▶ _Document passage_:
>>>

Reading Temperature and Humidity with Arduino via Web Serial API

What is the Serial API?

Google Chrome 89 introduced the Web Serial API, allowing external devices to interact directly with the browser's API, including USB devices or Bluetooth devices with Serial interfaces. This enables direct communication between the browser and hardware.

Previously, when developing similar applications, it was necessary to write a separate server to interface with the serial data and then transfer it to the frontend via API or WebSocket. However, this approach has some drawbacks:

• A server is required as an intermediary layer.
• There may be delays during data transmission (data sent to the computer → server receives → sent to the client via socket).
• Additional driver installation may be necessary.

The biggest advantage of the Web Serial API for users is that it allows external devices to be directly connected to the webpage via Serial.

Introduction to the Web Serial API

The Serial API can be accessed through navigator.serial, and it is currently implemented only in Chrome 89; other browsers do not yet support this API.

The main flow for connecting to a SerialPort can be broken down into:

1. Serial.requestPort(options) - The user selects the corresponding serial port.
2. Returns a SerialPort object.
3. Calls the SerialPort.open() method.
4. Uses SerialPort.readable.getReader() to retrieve data.

1. Serial.requestPort(options)

When calling this method, it is important to note that the user must first trigger an interaction (e.g., click, key press, etc.). It will return a promise that contains the port object.

navigator.serial.requestPort()
	.then(port => {
  
  })

If this method is called without a user interaction, the promise will be rejected.

This function must be called during a user gesture.

2. Communicating with Serial via the SerialPort Object

Before communicating with Serial, you must open the serial port and decide on the baud rate. Why is it necessary to set the baud rate first? Because Serial communication does not have a unified clock between both parties, it is essential to agree on a baud rate in advance to accurately interpret the data.

For more information on the principles of Serial communication, you can refer to my article on implementing an Arduino CO2 concentration monitor, which explains the basic principles of Serial communication: article.

<<<

▶ _The exercise_:
Continue the Web Serial API guide above from the point where it stops.

▶ _Information supplied_:
>>>

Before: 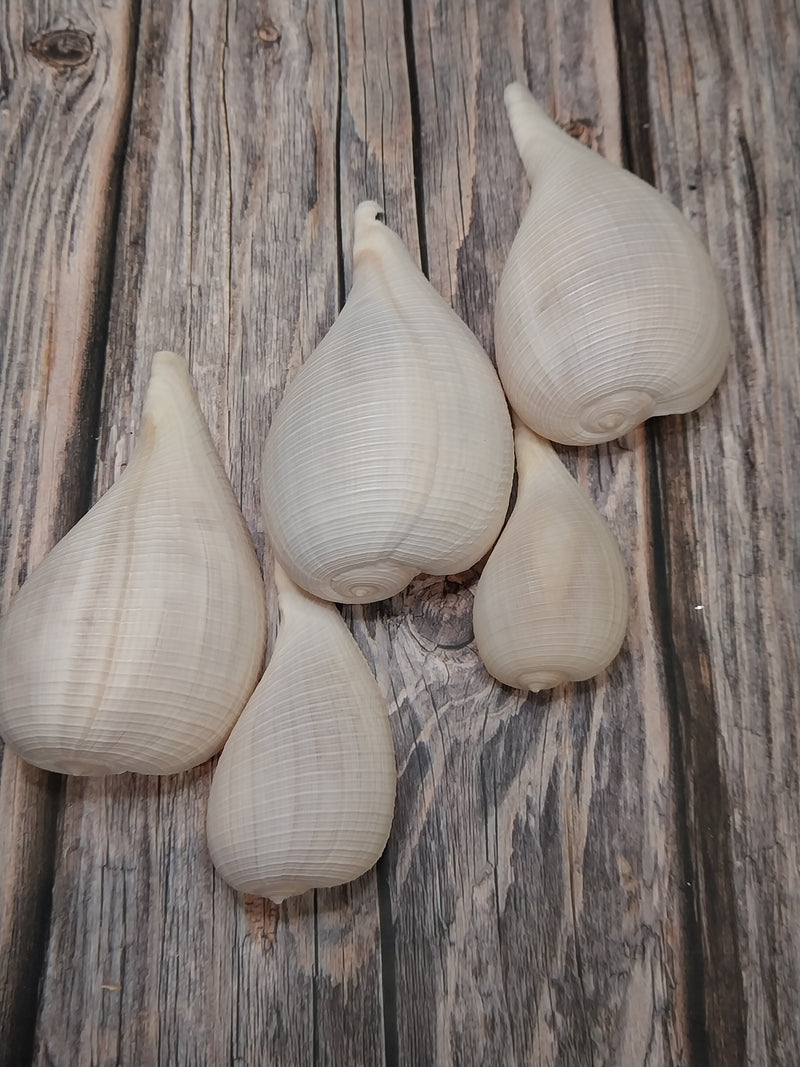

<<<

▶ _Exercise response_:
To enable communication between the browser and the serial port, you can call the SerialPort.open() method, which can accept option parameters:

const port = await serial.requestPort();
await port.open({ baudRate: 9600 });

After this, you can start listening for data coming from the serial port.

3. Calling readable.getReader() to Obtain Serial Data

To listen for data transmitted via Serial, you can use SerialPort.readable.getReader() to read it. One of the properties of SerialPort is readable, which is a ReadableStream that allows communication with other stream interface objects using the getReader() API.

After obtaining the reader, you can use reader.read() to retrieve data. This API will return value and done, indicating whether the data has been fully read. The data returned from Serial is represented as UInt8Array, meaning you will need to use DataView or other methods to parse the data.

4. Closing the SerialPort

You can call port.close() to close communication on the SerialPort. However, this method can only be successfully called when the readable and writable in Serial are not locked.

To ensure that there is no ongoing data transmission, you can use reader.cancel() to forcibly cancel the data being sent, which will make the done returned by reader.read() turn true. Finally, by calling reader.releaseLock(), you can release the lock and then call port.close() to end communication.

5. Listening for USB Connection and Disconnection Events

You can listen for connect and disconnect events on navigator.serial to detect the current status of USB connections, allowing you to update the UI accordingly.

navigator.serial.addEventListener('connect', () => {});
navigator.serial.addEventListener('disconnect', () => {});

Reading Temperature and Humidity with the Web Serial API

Now that we've covered the interface and workings of the Web Serial API, let's try using it to connect to Arduino's temperature and humidity data and create a simple component to display it on the webpage.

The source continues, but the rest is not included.